Nel centro commerciale Golestan, all'ombra di due giganteschi ritratti degli ayatollah Khomeini e Khamanei che sembrano messi lì a fare la guardia, ragazzi coi capelli impomatati adocchiano ragazze coi foulard a dondolo e le unghie smaltate sui piedi nudi nei sandali. Vestiti scollati grondanti strass e lustrini ammiccano dalle vetrine dei negozi in cui è inutile cercare una gonna senza spacco né fronzoli.
Facile trovare somiglianze tra donne agghindate che fumano ai tavolini di un coffee shop. Possono sembrare parenti, ma più probabilmente sono solo clienti dello stesso chirurgo estetico, visto che il restauro del viso (e non solo) è diventata pratica molto diffusa a Teheran e non più esclusivo appannaggio delle donne ricche dei quartieri nord.
Il Golestan, a dispetto della sua sgradevolezza architettonica, è il punto di ritrovo delle "persone alla moda" divorate dall'angoscia di restare indietro, è l'avamposto pubblico della "swinging Teheran", che si esprime appieno in ambito privato, in ricche residenze con piscine sui tetti, rigorosamente coperte perché le piscine sono ufficialmente vietate.
È più spaesato che curioso lo sguardo di Sara Yalda mentre si aggira nelle strade ingorgate e soffocate dal biossido di carbonio di una Teheran più inquinata di Città del Messico e nel notare che nei ritrovi mondani le griffe celebri in tutto il mondo sono indossate in modo più provocante e sfacciato che altrove, con un surplus di trasparenze, spacchi più audaci e, sotto, Wonderbra doppiamente imbottiti d'ordinanza. Occhiate di commiserazione scorrono sulla sua sobria rupush che la legge imporrebbe d'indossare fuori dalle proprie mura domestiche. «In Iran – la conforta l'amica che l'ha invitata alla festa all'Ester Williams - essere civettuoli equivale a resistere, a ribellarsi». Pazienza se implica dei rischi, multe, processi e in non pochi casi anche frustrate.

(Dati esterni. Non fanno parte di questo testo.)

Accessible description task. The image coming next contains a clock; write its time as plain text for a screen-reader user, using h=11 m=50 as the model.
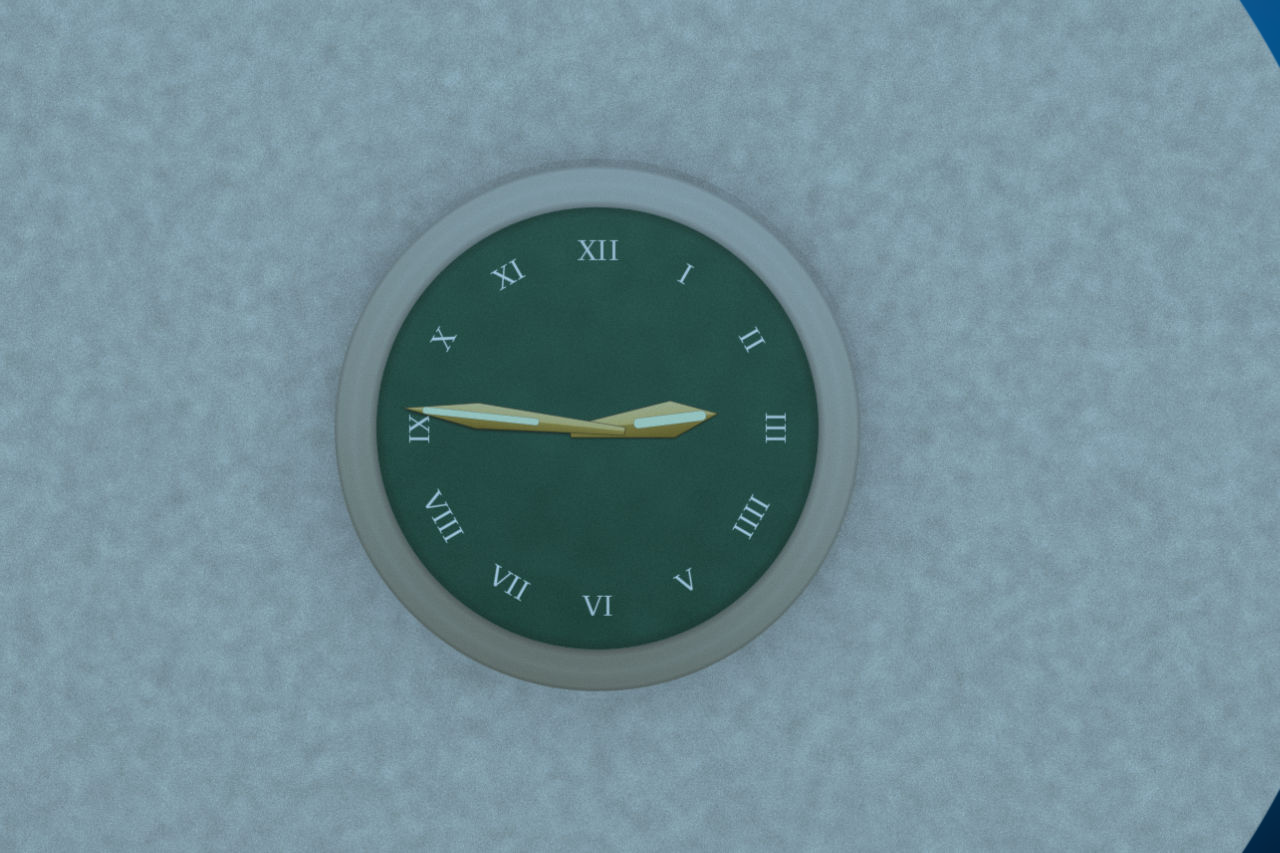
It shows h=2 m=46
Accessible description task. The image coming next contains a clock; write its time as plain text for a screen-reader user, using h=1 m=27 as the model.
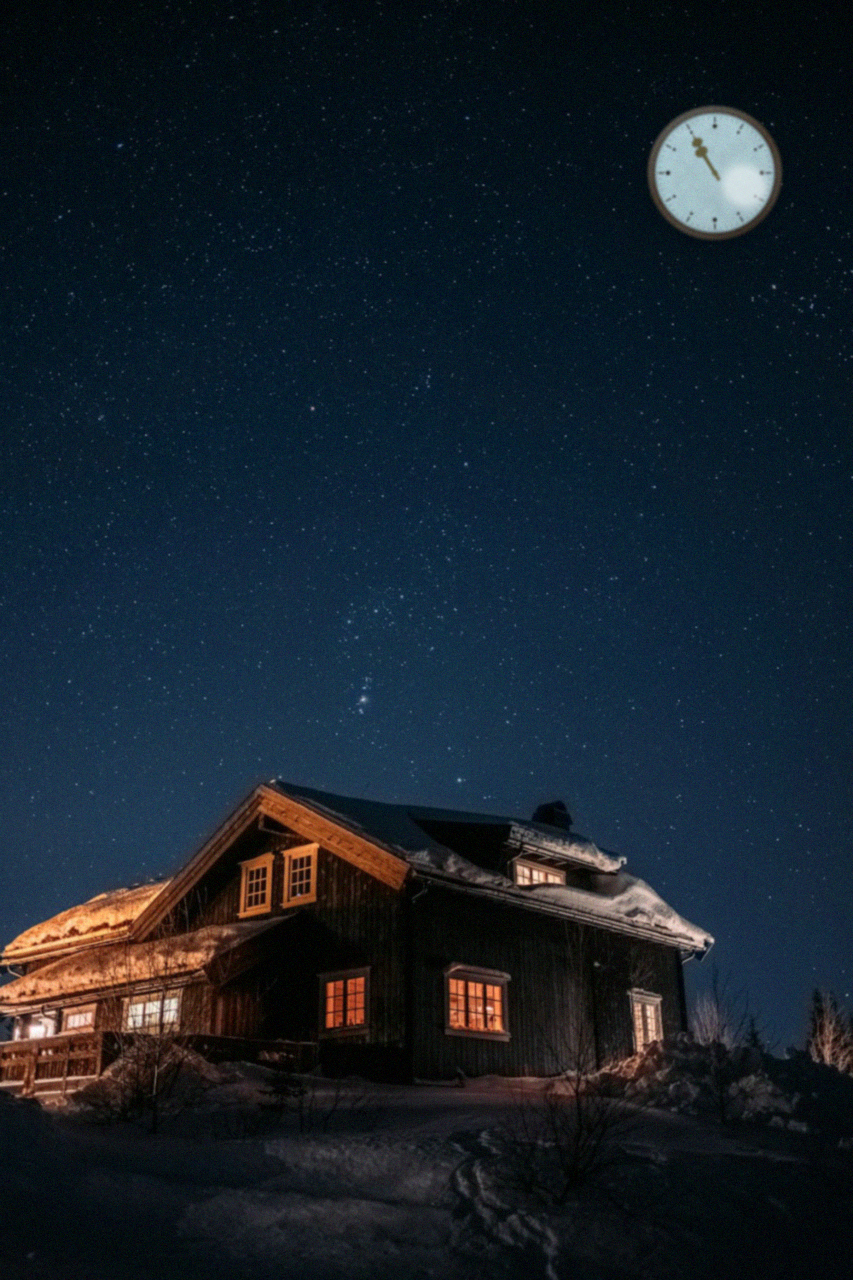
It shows h=10 m=55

«In Iran – conclude l'accompagnatrice – la spensieratezza non è mai troppo distante dalla disperazione». E, dopo averle riepilogato che a Teheran non si è mai bevuto tanto come da quando è stato vietato l'alcool, il consumo di droghe è in sintonia e quello sessuale idem, tanto che è più facile fare sesso che innamorarsi, le confessa: «Mi sono chiesta spesso quale eredità possa trasmettere una generazione alla quale sembra tutto insulso, tranne ciò che è proibito».